§ Exercise: Write down exactly the lines from the one with "cell carcinoma was" to the end of the data, first and last included, and no others.

§ Records contained in a dataset:
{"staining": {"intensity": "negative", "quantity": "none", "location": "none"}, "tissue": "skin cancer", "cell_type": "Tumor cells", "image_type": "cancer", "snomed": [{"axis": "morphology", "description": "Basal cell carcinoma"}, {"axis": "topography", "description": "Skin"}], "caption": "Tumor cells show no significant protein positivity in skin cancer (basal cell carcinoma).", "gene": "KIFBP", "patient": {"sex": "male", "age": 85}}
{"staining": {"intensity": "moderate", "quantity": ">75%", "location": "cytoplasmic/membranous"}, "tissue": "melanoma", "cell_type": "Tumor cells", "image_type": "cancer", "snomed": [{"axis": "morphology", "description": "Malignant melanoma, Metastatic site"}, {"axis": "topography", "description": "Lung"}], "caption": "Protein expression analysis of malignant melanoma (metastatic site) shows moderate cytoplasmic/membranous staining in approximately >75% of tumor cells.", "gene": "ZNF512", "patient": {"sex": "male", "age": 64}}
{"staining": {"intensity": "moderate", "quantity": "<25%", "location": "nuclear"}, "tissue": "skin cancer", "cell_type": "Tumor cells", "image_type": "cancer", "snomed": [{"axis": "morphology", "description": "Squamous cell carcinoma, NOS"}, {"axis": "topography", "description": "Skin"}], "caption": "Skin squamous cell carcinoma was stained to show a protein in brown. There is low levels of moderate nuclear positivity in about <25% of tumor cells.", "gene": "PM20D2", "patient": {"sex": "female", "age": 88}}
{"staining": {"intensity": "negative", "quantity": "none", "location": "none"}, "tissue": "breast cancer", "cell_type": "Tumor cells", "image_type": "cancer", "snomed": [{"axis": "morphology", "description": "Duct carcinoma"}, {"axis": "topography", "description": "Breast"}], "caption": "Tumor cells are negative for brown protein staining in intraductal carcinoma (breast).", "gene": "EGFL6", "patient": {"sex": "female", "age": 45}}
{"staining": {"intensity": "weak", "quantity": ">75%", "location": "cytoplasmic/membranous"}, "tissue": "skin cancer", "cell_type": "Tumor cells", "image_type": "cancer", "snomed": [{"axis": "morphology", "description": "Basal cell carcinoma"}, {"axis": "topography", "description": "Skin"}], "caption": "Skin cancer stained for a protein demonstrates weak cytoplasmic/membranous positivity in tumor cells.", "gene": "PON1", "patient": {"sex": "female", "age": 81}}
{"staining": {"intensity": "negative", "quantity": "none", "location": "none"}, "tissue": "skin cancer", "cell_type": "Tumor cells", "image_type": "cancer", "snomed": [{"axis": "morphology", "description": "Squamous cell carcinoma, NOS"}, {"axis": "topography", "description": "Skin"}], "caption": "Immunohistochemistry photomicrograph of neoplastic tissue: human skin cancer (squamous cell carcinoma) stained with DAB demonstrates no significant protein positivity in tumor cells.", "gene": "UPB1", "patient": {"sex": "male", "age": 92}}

§ Solution to this exercise:
{"staining": {"intensity": "moderate", "quantity": "<25%", "location": "nuclear"}, "tissue": "skin cancer", "cell_type": "Tumor cells", "image_type": "cancer", "snomed": [{"axis": "morphology", "description": "Squamous cell carcinoma, NOS"}, {"axis": "topography", "description": "Skin"}], "caption": "Skin squamous cell carcinoma was stained to show a protein in brown. There is low levels of moderate nuclear positivity in about <25% of tumor cells.", "gene": "PM20D2", "patient": {"sex": "female", "age": 88}}
{"staining": {"intensity": "negative", "quantity": "none", "location": "none"}, "tissue": "breast cancer", "cell_type": "Tumor cells", "image_type": "cancer", "snomed": [{"axis": "morphology", "description": "Duct carcinoma"}, {"axis": "topography", "description": "Breast"}], "caption": "Tumor cells are negative for brown protein staining in intraductal carcinoma (breast).", "gene": "EGFL6", "patient": {"sex": "female", "age": 45}}
{"staining": {"intensity": "weak", "quantity": ">75%", "location": "cytoplasmic/membranous"}, "tissue": "skin cancer", "cell_type": "Tumor cells", "image_type": "cancer", "snomed": [{"axis": "morphology", "description": "Basal cell carcinoma"}, {"axis": "topography", "description": "Skin"}], "caption": "Skin cancer stained for a protein demonstrates weak cytoplasmic/membranous positivity in tumor cells.", "gene": "PON1", "patient": {"sex": "female", "age": 81}}
{"staining": {"intensity": "negative", "quantity": "none", "location": "none"}, "tissue": "skin cancer", "cell_type": "Tumor cells", "image_type": "cancer", "snomed": [{"axis": "morphology", "description": "Squamous cell carcinoma, NOS"}, {"axis": "topography", "description": "Skin"}], "caption": "Immunohistochemistry photomicrograph of neoplastic tissue: human skin cancer (squamous cell carcinoma) stained with DAB demonstrates no significant protein positivity in tumor cells.", "gene": "UPB1", "patient": {"sex": "male", "age": 92}}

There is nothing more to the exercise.